[Dataset excerpt]
——

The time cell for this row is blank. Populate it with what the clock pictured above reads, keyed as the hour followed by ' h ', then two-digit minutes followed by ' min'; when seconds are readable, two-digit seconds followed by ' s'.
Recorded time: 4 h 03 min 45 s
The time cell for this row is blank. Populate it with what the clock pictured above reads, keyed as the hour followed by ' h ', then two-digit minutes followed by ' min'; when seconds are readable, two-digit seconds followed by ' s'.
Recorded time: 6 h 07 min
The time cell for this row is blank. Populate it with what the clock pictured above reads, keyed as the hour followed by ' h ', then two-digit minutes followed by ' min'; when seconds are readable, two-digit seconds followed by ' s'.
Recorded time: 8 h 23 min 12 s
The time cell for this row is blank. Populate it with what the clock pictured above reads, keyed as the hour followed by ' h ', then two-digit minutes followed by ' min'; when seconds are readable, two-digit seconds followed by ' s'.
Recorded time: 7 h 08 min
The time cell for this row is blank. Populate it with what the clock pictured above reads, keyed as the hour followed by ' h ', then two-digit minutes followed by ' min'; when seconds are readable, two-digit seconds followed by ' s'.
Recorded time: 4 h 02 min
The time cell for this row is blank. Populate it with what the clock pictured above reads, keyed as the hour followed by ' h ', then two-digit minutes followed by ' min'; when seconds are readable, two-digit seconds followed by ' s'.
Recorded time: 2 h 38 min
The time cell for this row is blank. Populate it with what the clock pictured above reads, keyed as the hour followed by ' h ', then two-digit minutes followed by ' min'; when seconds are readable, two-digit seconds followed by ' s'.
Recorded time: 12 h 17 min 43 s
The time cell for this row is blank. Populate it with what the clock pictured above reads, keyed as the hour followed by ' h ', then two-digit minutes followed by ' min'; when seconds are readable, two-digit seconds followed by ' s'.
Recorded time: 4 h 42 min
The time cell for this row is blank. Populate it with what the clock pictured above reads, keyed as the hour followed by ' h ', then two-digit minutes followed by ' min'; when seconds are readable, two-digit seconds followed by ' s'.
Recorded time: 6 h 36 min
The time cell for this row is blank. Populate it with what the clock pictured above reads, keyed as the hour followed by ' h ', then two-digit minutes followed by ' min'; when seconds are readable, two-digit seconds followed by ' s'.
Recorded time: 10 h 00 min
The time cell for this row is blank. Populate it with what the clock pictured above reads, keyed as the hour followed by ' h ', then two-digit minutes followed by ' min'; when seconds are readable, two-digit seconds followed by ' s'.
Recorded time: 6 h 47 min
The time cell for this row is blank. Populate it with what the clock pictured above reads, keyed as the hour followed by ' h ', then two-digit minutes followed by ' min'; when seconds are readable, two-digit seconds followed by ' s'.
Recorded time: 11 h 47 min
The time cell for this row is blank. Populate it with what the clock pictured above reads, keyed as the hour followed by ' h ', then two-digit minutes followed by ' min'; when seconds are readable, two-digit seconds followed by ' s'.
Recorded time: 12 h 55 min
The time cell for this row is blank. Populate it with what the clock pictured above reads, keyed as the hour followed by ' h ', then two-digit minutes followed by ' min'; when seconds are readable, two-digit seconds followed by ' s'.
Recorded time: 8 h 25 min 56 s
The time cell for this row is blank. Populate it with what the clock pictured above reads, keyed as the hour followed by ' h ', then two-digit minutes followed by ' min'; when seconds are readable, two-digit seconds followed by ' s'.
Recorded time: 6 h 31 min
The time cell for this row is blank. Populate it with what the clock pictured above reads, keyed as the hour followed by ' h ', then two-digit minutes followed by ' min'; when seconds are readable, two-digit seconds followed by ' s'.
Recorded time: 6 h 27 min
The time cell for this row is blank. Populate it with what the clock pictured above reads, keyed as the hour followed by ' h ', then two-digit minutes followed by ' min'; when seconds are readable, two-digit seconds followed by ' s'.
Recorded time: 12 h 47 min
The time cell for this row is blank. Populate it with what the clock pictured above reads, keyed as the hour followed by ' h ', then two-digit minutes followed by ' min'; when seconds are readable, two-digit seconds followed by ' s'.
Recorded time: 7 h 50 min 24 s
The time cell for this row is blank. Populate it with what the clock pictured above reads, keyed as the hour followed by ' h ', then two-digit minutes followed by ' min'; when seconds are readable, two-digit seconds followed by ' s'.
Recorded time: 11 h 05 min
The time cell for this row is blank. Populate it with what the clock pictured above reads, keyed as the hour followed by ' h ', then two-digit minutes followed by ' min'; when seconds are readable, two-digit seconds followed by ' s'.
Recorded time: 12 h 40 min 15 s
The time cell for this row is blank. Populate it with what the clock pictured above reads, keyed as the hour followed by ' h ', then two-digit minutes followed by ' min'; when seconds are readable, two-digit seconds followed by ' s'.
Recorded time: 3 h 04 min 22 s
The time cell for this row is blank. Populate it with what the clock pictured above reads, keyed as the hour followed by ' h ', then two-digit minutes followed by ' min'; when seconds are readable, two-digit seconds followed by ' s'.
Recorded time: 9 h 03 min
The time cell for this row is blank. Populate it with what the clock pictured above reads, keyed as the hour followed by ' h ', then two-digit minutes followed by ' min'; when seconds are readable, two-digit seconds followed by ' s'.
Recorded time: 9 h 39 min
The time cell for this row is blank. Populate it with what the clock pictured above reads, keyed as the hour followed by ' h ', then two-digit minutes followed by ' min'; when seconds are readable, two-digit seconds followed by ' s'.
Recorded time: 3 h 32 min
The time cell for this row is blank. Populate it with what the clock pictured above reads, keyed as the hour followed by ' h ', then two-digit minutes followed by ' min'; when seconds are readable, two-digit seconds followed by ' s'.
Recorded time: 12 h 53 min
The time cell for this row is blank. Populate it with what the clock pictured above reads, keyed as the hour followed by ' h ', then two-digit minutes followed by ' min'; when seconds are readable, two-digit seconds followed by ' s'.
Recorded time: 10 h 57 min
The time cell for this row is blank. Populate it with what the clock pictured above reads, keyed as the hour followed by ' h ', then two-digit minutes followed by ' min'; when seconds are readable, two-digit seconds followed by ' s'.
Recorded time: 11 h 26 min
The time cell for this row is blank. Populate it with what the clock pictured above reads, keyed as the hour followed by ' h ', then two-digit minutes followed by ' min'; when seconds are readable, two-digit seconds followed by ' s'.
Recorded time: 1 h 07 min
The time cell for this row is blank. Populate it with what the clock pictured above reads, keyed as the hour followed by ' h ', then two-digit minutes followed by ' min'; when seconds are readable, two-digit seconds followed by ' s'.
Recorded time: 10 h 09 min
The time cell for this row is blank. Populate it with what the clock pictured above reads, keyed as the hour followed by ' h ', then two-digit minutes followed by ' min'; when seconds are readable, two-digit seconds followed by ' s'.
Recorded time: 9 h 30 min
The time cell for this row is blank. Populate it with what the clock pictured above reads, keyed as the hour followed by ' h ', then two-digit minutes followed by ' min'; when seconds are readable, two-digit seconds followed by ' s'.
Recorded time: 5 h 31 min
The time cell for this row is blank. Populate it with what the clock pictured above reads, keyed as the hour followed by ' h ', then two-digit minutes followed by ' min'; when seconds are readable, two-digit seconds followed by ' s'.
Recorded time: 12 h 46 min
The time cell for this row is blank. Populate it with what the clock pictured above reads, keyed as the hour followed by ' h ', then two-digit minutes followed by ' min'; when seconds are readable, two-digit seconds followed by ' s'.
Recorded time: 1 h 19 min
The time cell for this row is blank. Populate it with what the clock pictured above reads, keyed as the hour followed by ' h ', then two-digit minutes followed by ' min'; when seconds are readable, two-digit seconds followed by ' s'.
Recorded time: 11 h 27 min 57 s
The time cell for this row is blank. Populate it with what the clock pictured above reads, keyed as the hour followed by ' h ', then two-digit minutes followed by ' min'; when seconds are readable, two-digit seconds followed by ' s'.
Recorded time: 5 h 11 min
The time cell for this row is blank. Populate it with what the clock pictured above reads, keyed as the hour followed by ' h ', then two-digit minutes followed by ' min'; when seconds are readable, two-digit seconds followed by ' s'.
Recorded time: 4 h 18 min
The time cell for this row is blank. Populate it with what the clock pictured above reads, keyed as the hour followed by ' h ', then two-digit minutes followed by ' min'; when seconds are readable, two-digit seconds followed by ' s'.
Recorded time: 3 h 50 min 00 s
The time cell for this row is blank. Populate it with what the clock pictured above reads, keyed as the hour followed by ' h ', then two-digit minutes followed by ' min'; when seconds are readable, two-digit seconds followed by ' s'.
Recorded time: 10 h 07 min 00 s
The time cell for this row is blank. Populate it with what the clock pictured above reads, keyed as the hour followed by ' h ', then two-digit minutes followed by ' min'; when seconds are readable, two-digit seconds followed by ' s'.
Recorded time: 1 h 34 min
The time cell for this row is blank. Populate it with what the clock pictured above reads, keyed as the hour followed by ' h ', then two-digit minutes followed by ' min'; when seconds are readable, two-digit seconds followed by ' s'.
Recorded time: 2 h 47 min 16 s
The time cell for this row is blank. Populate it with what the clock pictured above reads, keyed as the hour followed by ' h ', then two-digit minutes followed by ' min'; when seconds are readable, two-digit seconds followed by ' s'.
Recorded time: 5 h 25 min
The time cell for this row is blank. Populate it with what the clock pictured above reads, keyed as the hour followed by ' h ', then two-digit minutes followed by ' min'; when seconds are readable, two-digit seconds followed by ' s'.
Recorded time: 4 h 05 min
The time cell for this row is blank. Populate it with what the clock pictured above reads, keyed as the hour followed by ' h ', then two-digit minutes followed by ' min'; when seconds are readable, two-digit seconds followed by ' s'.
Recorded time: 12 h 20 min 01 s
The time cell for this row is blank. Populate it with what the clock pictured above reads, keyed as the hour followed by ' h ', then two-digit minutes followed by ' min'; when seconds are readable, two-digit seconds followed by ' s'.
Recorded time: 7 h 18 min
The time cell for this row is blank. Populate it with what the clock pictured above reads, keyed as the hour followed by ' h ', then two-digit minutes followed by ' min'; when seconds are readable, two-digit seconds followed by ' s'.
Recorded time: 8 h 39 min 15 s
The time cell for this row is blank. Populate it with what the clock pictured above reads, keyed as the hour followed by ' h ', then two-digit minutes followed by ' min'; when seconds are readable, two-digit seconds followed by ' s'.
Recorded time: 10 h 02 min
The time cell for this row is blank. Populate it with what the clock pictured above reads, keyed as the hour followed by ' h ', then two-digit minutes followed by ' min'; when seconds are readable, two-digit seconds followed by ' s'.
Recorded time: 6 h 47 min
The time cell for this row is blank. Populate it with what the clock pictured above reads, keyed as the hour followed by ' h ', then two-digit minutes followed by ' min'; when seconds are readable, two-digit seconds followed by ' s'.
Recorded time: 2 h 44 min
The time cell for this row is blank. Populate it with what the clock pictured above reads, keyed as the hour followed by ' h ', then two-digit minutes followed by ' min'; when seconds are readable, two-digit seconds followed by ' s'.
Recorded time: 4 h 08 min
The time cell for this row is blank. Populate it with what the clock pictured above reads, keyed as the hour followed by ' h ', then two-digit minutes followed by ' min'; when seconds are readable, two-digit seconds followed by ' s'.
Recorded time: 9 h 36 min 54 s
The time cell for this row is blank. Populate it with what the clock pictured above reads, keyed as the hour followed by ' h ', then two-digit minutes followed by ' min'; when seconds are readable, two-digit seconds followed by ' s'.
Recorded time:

——

→ WHAT YOU ARE ASKED TO DO
Rewrite the rows from the very first line up to and including the line containing "Recorded time: 4 h 03 min 45 s", swapping "blank" for "empty" and leaving everything else unchanged.

→ TASK OUTPUT
The time cell for this row is empty. Populate it with what the clock pictured above reads, keyed as the hour followed by ' h ', then two-digit minutes followed by ' min'; when seconds are readable, two-digit seconds followed by ' s'.
Recorded time: 4 h 03 min 45 s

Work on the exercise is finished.